The Chronicle recently featured a story about the University of Kentucky’s initiative to provide a separate experimental residence hall for students who are the first in their family to attend college. The new residence hall, according to reporter Lacey Johnson, is “created specifically for first-generation freshmen,” and offers “on-site tutoring, weekly seminars about adjusting to college life, and special field trips to help students get to know one another.” The hall is meant to provide “an opportunity to be with people of a similar background who are facing the same challenges.”
Students are free to choose whether or not to apply to live in the dorm; and the hall is only for freshman year.
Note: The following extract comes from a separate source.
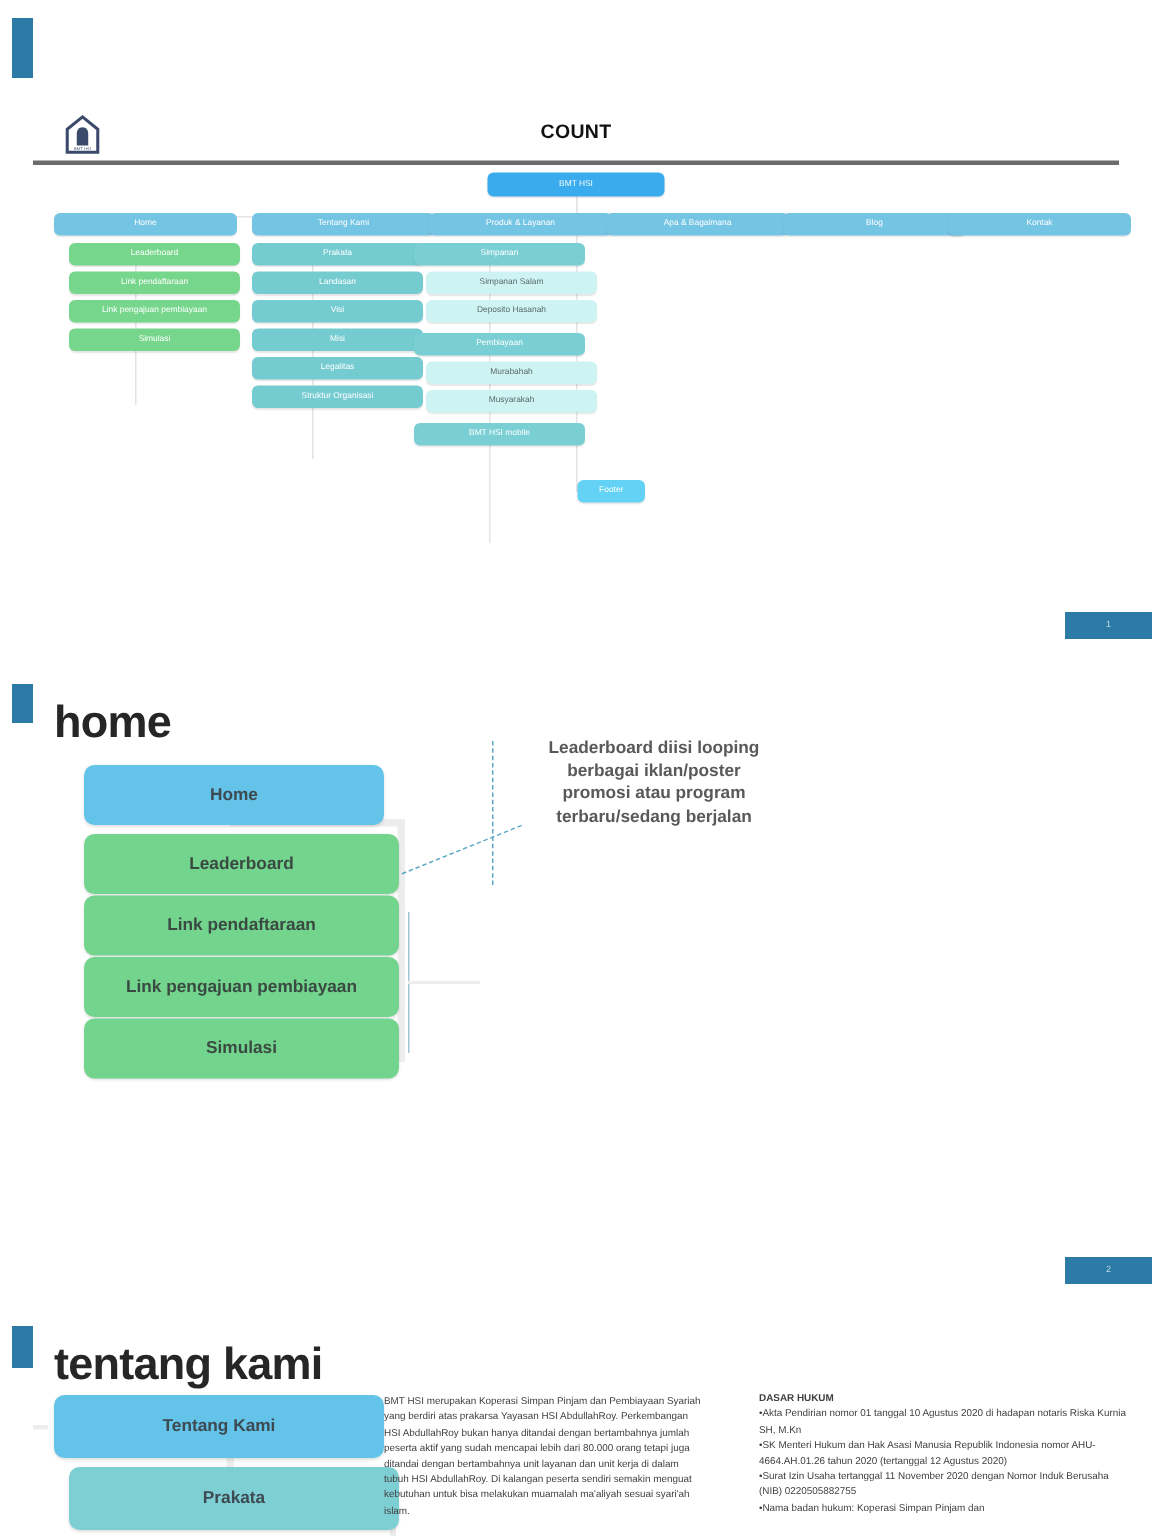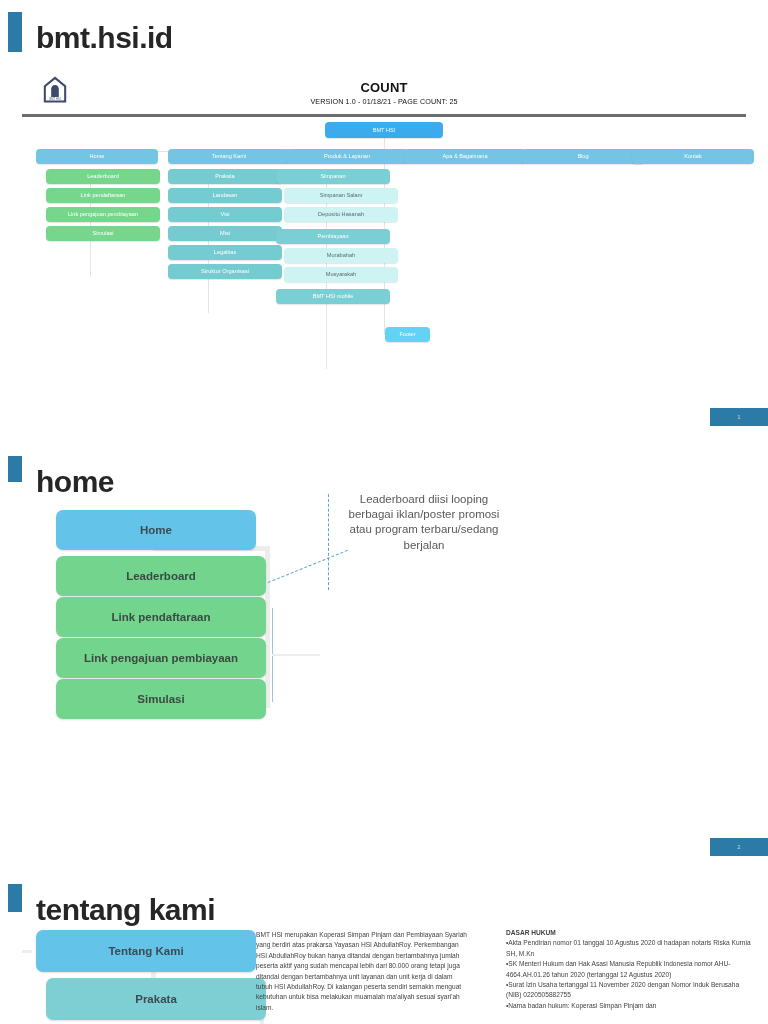"bmt.hsi.id" div.slide-title { html: <div>bmt.hsi.id</div> -> none }
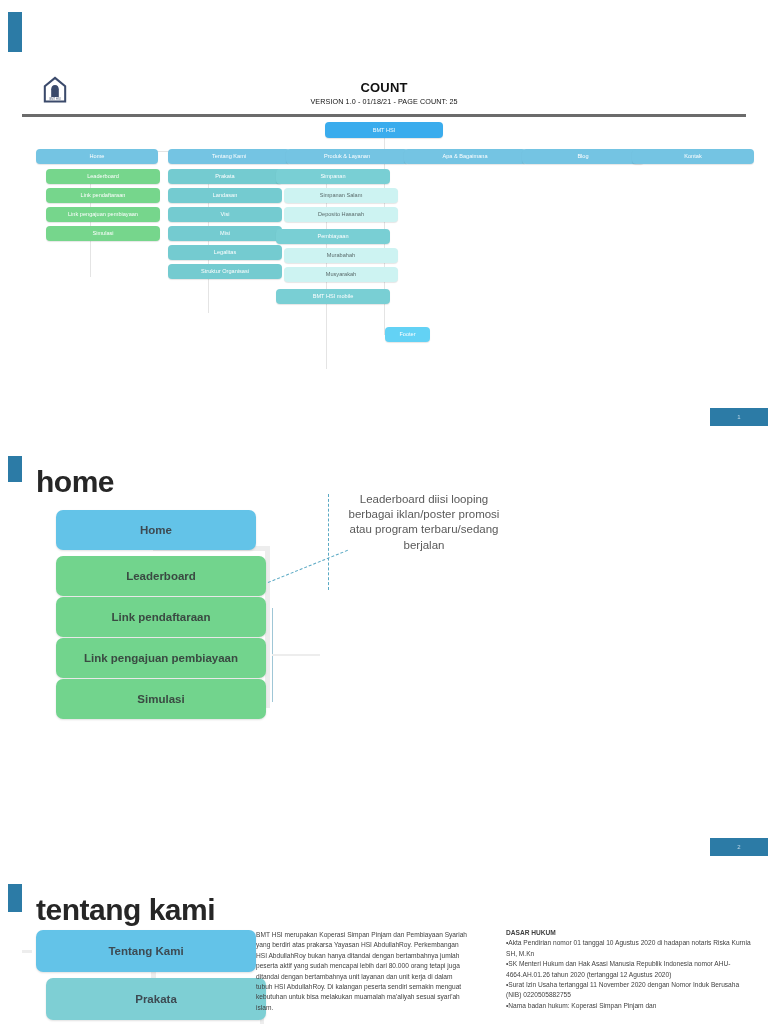"VERSION 1.0 - 01/18/21 -" div.doc-sub { html: <div>VERSION 1.0 - 01/18/21 - PAGE COUNT: 25</div> -> none }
But I still think this is a counterproductive idea that should be nipped in the bud because it undercuts the central arguments for having greater socioeconomic diversity in higher education: to maximize social mobility for disadvantaged students and to create an educationally valuable diverse environment for everyone on campus.
As readers of this blog know, I’m fairly obsessive in my criticism of the way higher education mistreats low-income, working-class, and first-generation college students. Since my 1996 book, The Remedy: Class, Race, and Affirmative Action, I’ve argued colleges should give a preference to low-income and working-class students in admissions. Subsequently, I edited two books that include chapters by leading scholars arguing for special support programs for economically disadvantaged students: America’s Untapped Resource: Low-Income Students in Higher Education (2004) and Rewarding Strivers: Helping Low-Income Students Succeed in College (2010). Week after week, in this blog, I rail against practices such as non-need merit aid and early admissions as unfair to economically disadvantaged students.
But separate dorms, even though intended to help ease the transition of first-generation college students, make little sense in my view.
First, networks matter in college, and they appear to especially matter for low-income students. Research has long found that half of adult jobs are filled through some sort of a personal connection. Whether it’s fair or not, middle- and upper-middle-class students have, on average, more valuable employment networks than low-income students. While there is some controversy over whether students benefit from attending a more selective college, even the skeptics concede there is value added for low-income students–probably because of access to networks they wouldn’t otherwise be able to avail themselves of.
At the University of Kentucky, one first-generation student tells the Chronicle, “Everybody in the dorm knows everybody else, and we all hang out together.” This is surely comforting to many first-generation students but it also means they are spending less time with more advantaged students on campus. Freshman ties can be very important to friendships throughout college, and being in a first-generation dorm can mean being cut off from important networks.
Second, part of the reason that colleges want to diversify and admit more low-income, working-class or first-generation students is the belief that all students benefit when discussions are enriched by people who bring different life experiences to bear. Of course, first-generation students living in separate dorms will still share classrooms with other students, but surely something is lost when late night freshman dormitory bull sessions are effectively segregated.
The University of Kentucky is to be commended for providing special tutoring and services to first-generation students, who, on average, have lower graduation rates, but this can be accomplished without separate living spaces. The University of North Carolina at Chapel Hill, for example, has a series of programs for low-income Carolina Covenant scholars: faculty and staff mentoring of first-year students; peer mentoring by experienced Covenant Scholars; special development opportunities such as etiquette dinners and career workshops; and social events for Covenant Scholars, all of which–along with a strong financial aid program–have boosted student retention and graduation.
But separate dorms are a mistake. In years past, well-meaning institutions had separate dormitories for students of color in order to ease their transition, but many of those have since been abandoned as an anachronism. First-generation students face special challenges and deserve special programs and support, but separating them from others on campus is likely to do them–and the other students on campus–more harm than good.